Emission volumes are very simple to write.

public class MyEmissionVolume implements EmissionVolume {
    
    @Override
    public Vector3f getNextPosition(Transform transform) {
        // sets spawn position to 5 units left of the input translation
        return transform.getTranslation().add(5, 0, 0);
    }
    
}

Remember that the input transform does not necessarily need to be the particle group's world transform. It really could be anything! A rather wild example is the EmitFromParticles driver, which uses the transforms of particles in another group as the input transforms for the emission shape.

OverflowStrategy

Writing custom OverflowStrategies is not incredibly useful, but not very difficult.

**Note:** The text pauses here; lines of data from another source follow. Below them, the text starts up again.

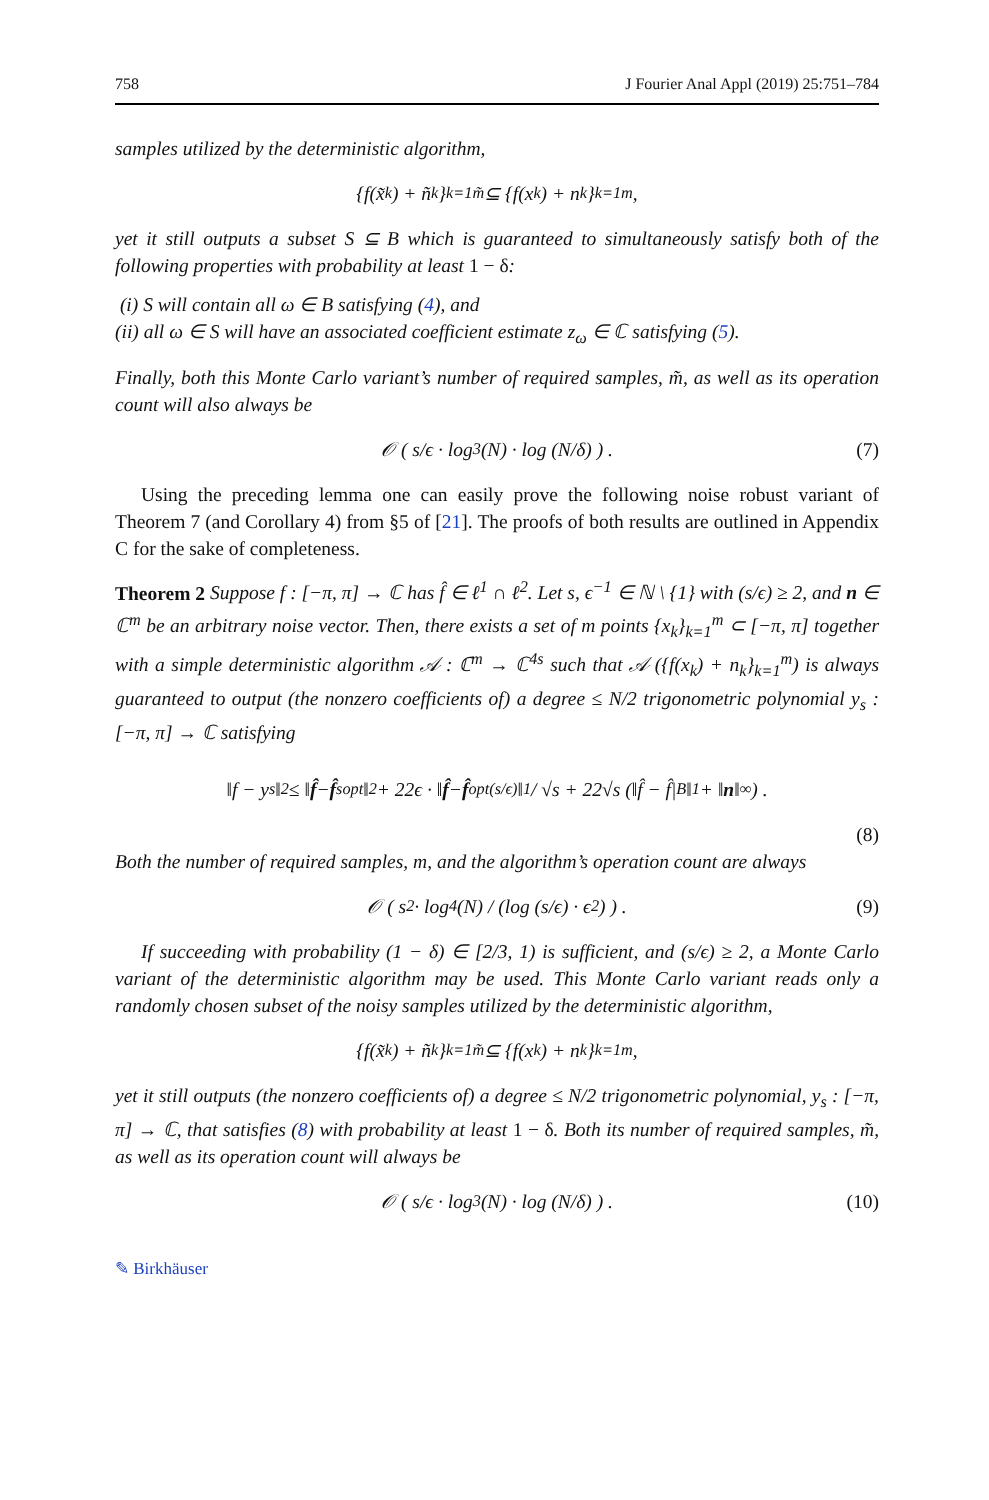758 J Fourier Anal Appl (2019) 25:751–784
samples utilized by the deterministic algorithm,
{f(x̃<sub>k</sub>) + ñ<sub>k</sub>}<sub>k=1</sub><sup>m̃</sup> ⊆ {f(x<sub>k</sub>) + n<sub>k</sub>}<sub>k=1</sub><sup>m</sup> ,
yet it still outputs a subset S ⊆ B which is guaranteed to simultaneously satisfy both of the following properties with probability at least 1 − δ:
(i) S will contain all ω ∈ B satisfying (4), and
(ii) all ω ∈ S will have an associated coefficient estimate z<sub>ω</sub> ∈ ℂ satisfying (5).
Finally, both this Monte Carlo variant’s number of required samples, m̃, as well as its operation count will also always be
𝒪 ( s/ϵ · log<sup>3</sup>(N) · log (N/δ) ) . (7)
Using the preceding lemma one can easily prove the following noise robust variant of Theorem 7 (and Corollary 4) from §5 of [21]. The proofs of both results are outlined in Appendix C for the sake of completeness.
Theorem 2 Suppose f : [−π, π] → ℂ has f̂ ∈ ℓ<sup>1</sup> ∩ ℓ<sup>2</sup>. Let s, ϵ<sup>−1</sup> ∈ ℕ \ {1} with (s/ϵ) ≥ 2, and n ∈ ℂ<sup>m</sup> be an arbitrary noise vector. Then, there exists a set of m points {x<sub>k</sub>}<sub>k=1</sub><sup>m</sup> ⊂ [−π, π] together with a simple deterministic algorithm 𝒜 : ℂ<sup>m</sup> → ℂ<sup>4s</sup> such that 𝒜 ({f(x<sub>k</sub>) + n<sub>k</sub>}<sub>k=1</sub><sup>m</sup>) is always guaranteed to output (the nonzero coefficients of) a degree ≤ N/2 trigonometric polynomial y<sub>s</sub> : [−π, π] → ℂ satisfying
‖f − y<sub>s</sub>‖<sub>2</sub> ≤ ‖ f̂ − f̂<sub>s</sub><sup>opt</sup>‖<sub>2</sub> + 22ϵ · ‖ f̂ − f̂<sup>opt</sup><sub>(s/ϵ)</sub>‖<sub>1</sub> / √s + 22√s (‖f̂ − f̂|<sub>B</sub>‖<sub>1</sub> + ‖ n ‖<sub>∞</sub>) .
(8)
Both the number of required samples, m, and the algorithm’s operation count are always
𝒪 ( s<sup>2</sup> · log<sup>4</sup>(N) / (log (s/ϵ) · ϵ<sup>2</sup>) ) . (9)
If succeeding with probability (1 − δ) ∈ [2/3, 1) is sufficient, and (s/ϵ) ≥ 2, a Monte Carlo variant of the deterministic algorithm may be used. This Monte Carlo variant reads only a randomly chosen subset of the noisy samples utilized by the deterministic algorithm,
{f(x̃<sub>k</sub>) + ñ<sub>k</sub>}<sub>k=1</sub><sup>m̃</sup> ⊆ {f(x<sub>k</sub>) + n<sub>k</sub>}<sub>k=1</sub><sup>m</sup> ,
yet it still outputs (the nonzero coefficients of) a degree ≤ N/2 trigonometric polynomial, y<sub>s</sub> : [−π, π] → ℂ, that satisfies (8) with probability at least 1 − δ. Both its number of required samples, m̃, as well as its operation count will always be
𝒪 ( s/ϵ · log<sup>3</sup>(N) · log (N/δ) ) . (10)
✎ Birkhäuser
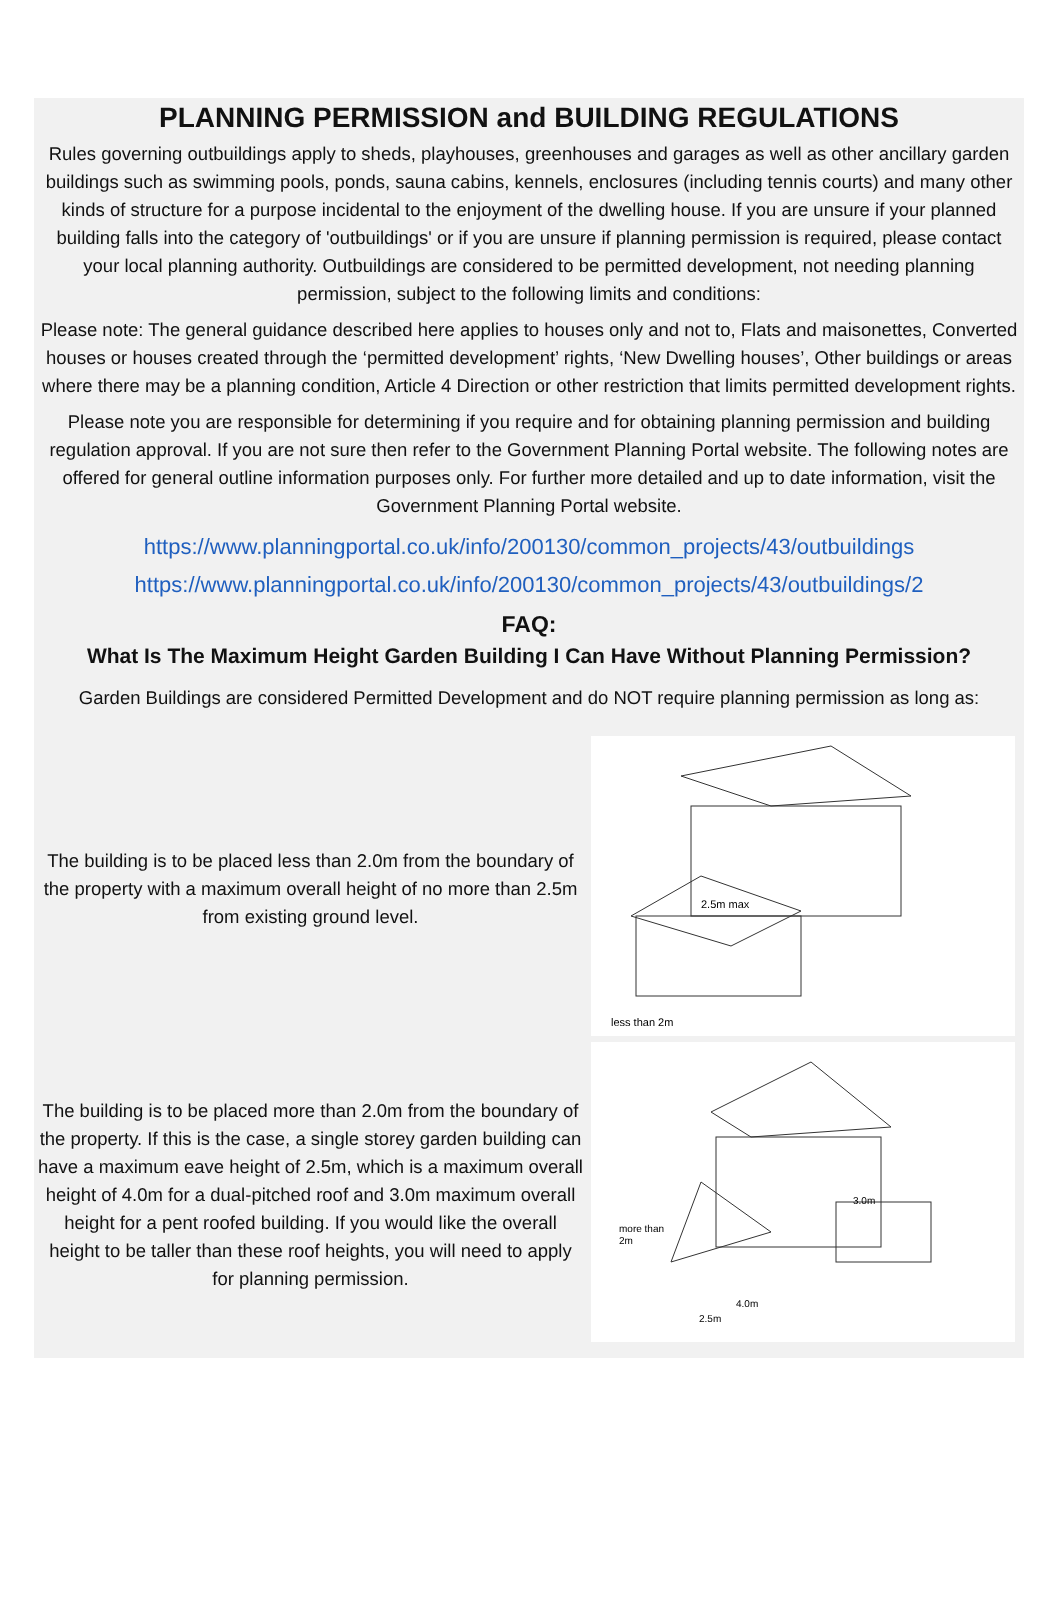PLANNING PERMISSION and BUILDING REGULATIONS
Rules governing outbuildings apply to sheds, playhouses, greenhouses and garages as well as other ancillary garden buildings such as swimming pools, ponds, sauna cabins, kennels, enclosures (including tennis courts) and many other kinds of structure for a purpose incidental to the enjoyment of the dwelling house. If you are unsure if your planned building falls into the category of 'outbuildings' or if you are unsure if planning permission is required, please contact your local planning authority. Outbuildings are considered to be permitted development, not needing planning permission, subject to the following limits and conditions:
Please note: The general guidance described here applies to houses only and not to, Flats and maisonettes, Converted houses or houses created through the ‘permitted development’ rights, ‘New Dwelling houses’, Other buildings or areas where there may be a planning condition, Article 4 Direction or other restriction that limits permitted development rights.
Please note you are responsible for determining if you require and for obtaining planning permission and building regulation approval. If you are not sure then refer to the Government Planning Portal website. The following notes are offered for general outline information purposes only. For further more detailed and up to date information, visit the Government Planning Portal website.
https://www.planningportal.co.uk/info/200130/common_projects/43/outbuildings
https://www.planningportal.co.uk/info/200130/common_projects/43/outbuildings/2
FAQ:
What Is The Maximum Height Garden Building I Can Have Without Planning Permission?
Garden Buildings are considered Permitted Development and do NOT require planning permission as long as:
The building is to be placed less than 2.0m from the boundary of the property with a maximum overall height of no more than 2.5m from existing ground level.
2.5m max
less than 2m
The building is to be placed more than 2.0m from the boundary of the property. If this is the case, a single storey garden building can have a maximum eave height of 2.5m, which is a maximum overall height of 4.0m for a dual-pitched roof and 3.0m maximum overall height for a pent roofed building. If you would like the overall height to be taller than these roof heights, you will need to apply for planning permission.
more than
2m
3.0m
4.0m
2.5m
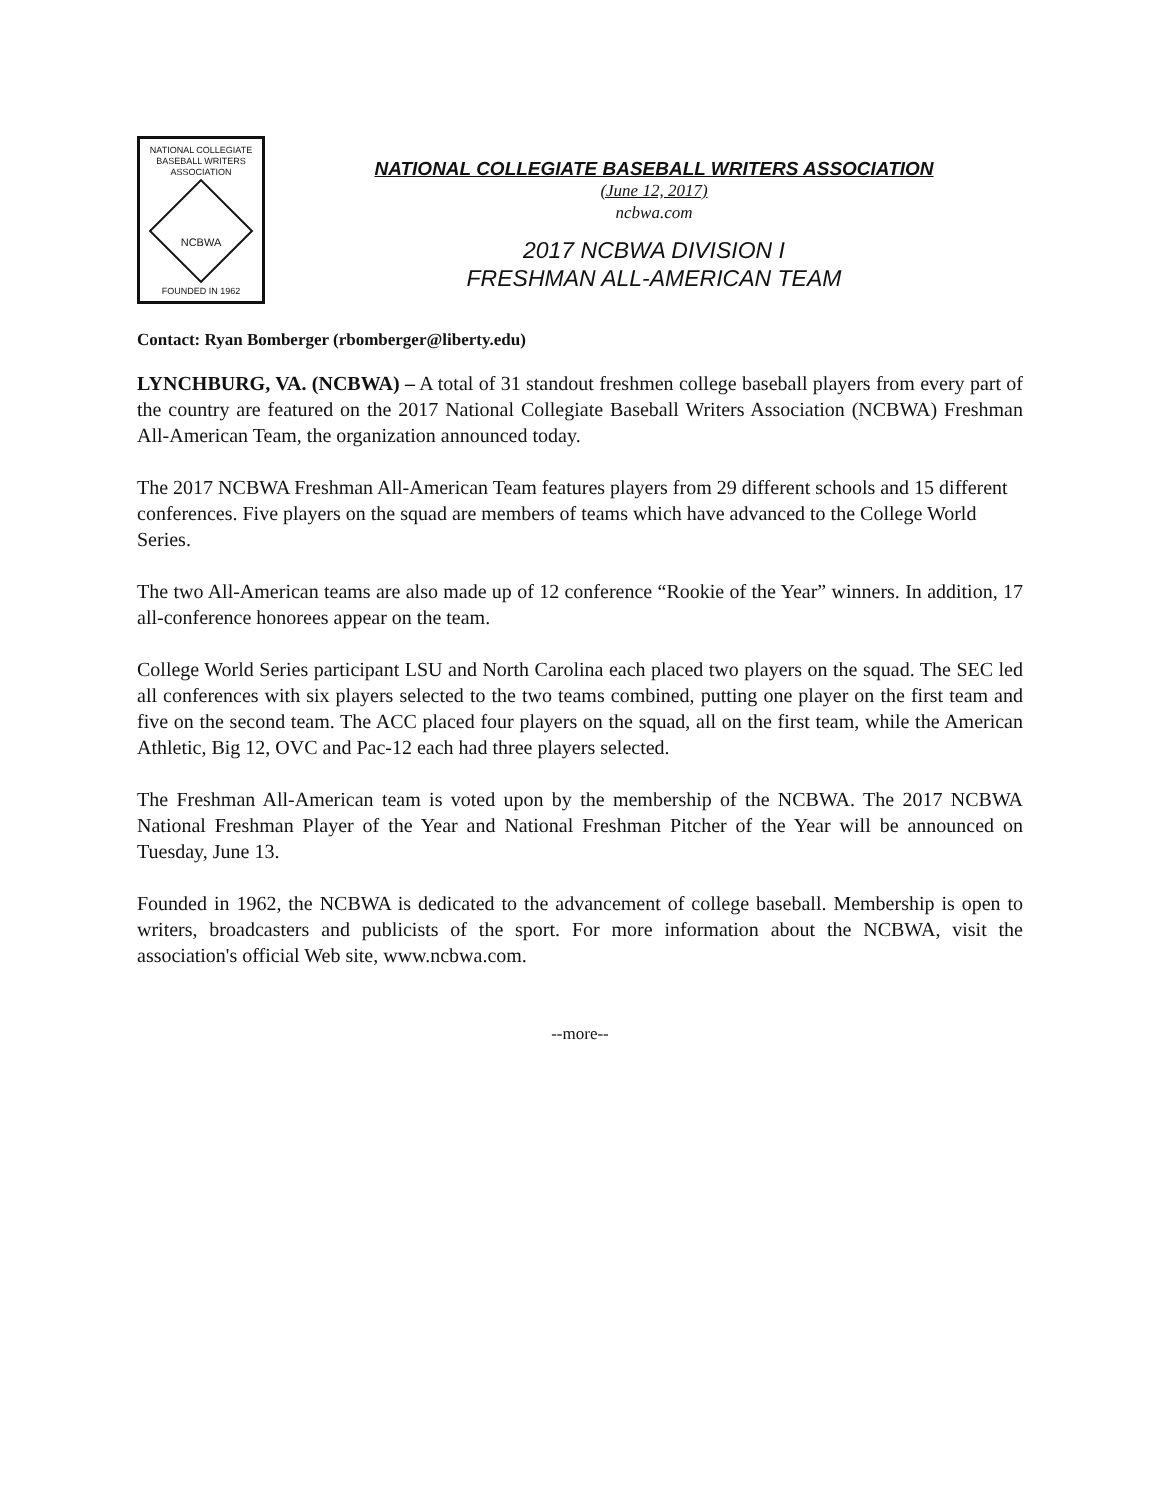NATIONAL COLLEGIATE
BASEBALL WRITERS
ASSOCIATION
NCBWA
FOUNDED IN 1962
NATIONAL COLLEGIATE BASEBALL WRITERS ASSOCIATION
(June 12, 2017)
ncbwa.com
2017 NCBWA DIVISION I
FRESHMAN ALL-AMERICAN TEAM
Contact: Ryan Bomberger (rbomberger@liberty.edu)
LYNCHBURG, VA. (NCBWA) – A total of 31 standout freshmen college baseball players from every part of the country are featured on the 2017 National Collegiate Baseball Writers Association (NCBWA) Freshman All-American Team, the organization announced today.
The 2017 NCBWA Freshman All-American Team features players from 29 different schools and 15 different conferences. Five players on the squad are members of teams which have advanced to the College World Series.
The two All-American teams are also made up of 12 conference “Rookie of the Year” winners. In addition, 17 all-conference honorees appear on the team.
College World Series participant LSU and North Carolina each placed two players on the squad. The SEC led all conferences with six players selected to the two teams combined, putting one player on the first team and five on the second team. The ACC placed four players on the squad, all on the first team, while the American Athletic, Big 12, OVC and Pac-12 each had three players selected.
The Freshman All-American team is voted upon by the membership of the NCBWA. The 2017 NCBWA National Freshman Player of the Year and National Freshman Pitcher of the Year will be announced on Tuesday, June 13.
Founded in 1962, the NCBWA is dedicated to the advancement of college baseball. Membership is open to writers, broadcasters and publicists of the sport. For more information about the NCBWA, visit the association's official Web site, www.ncbwa.com.
--more--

public class MyOverflowStrategy implements OverflowStrategy<ParticleData> {
    
    @Override
    public boolean removeParticle(ParticleGroup<ParticleData> group, ParticleData particle) {
        // remove the first particle in the group
        return group.remove(0) == particle && particle != null;
    }
    
}

The particle argument represents the latest particle to be added. The method should return true if the overflow strategy removed that particle from the group (false otherwise). The particle argument can be null if the group does not "know" what particle was added last, which can happen if the capacity is bumped down below the current size.

Also, it is useful to know that particles are always added at the end of the group list. Therefore, particles found near the beginning of the list are the oldest particles, and particles near the end are the newest.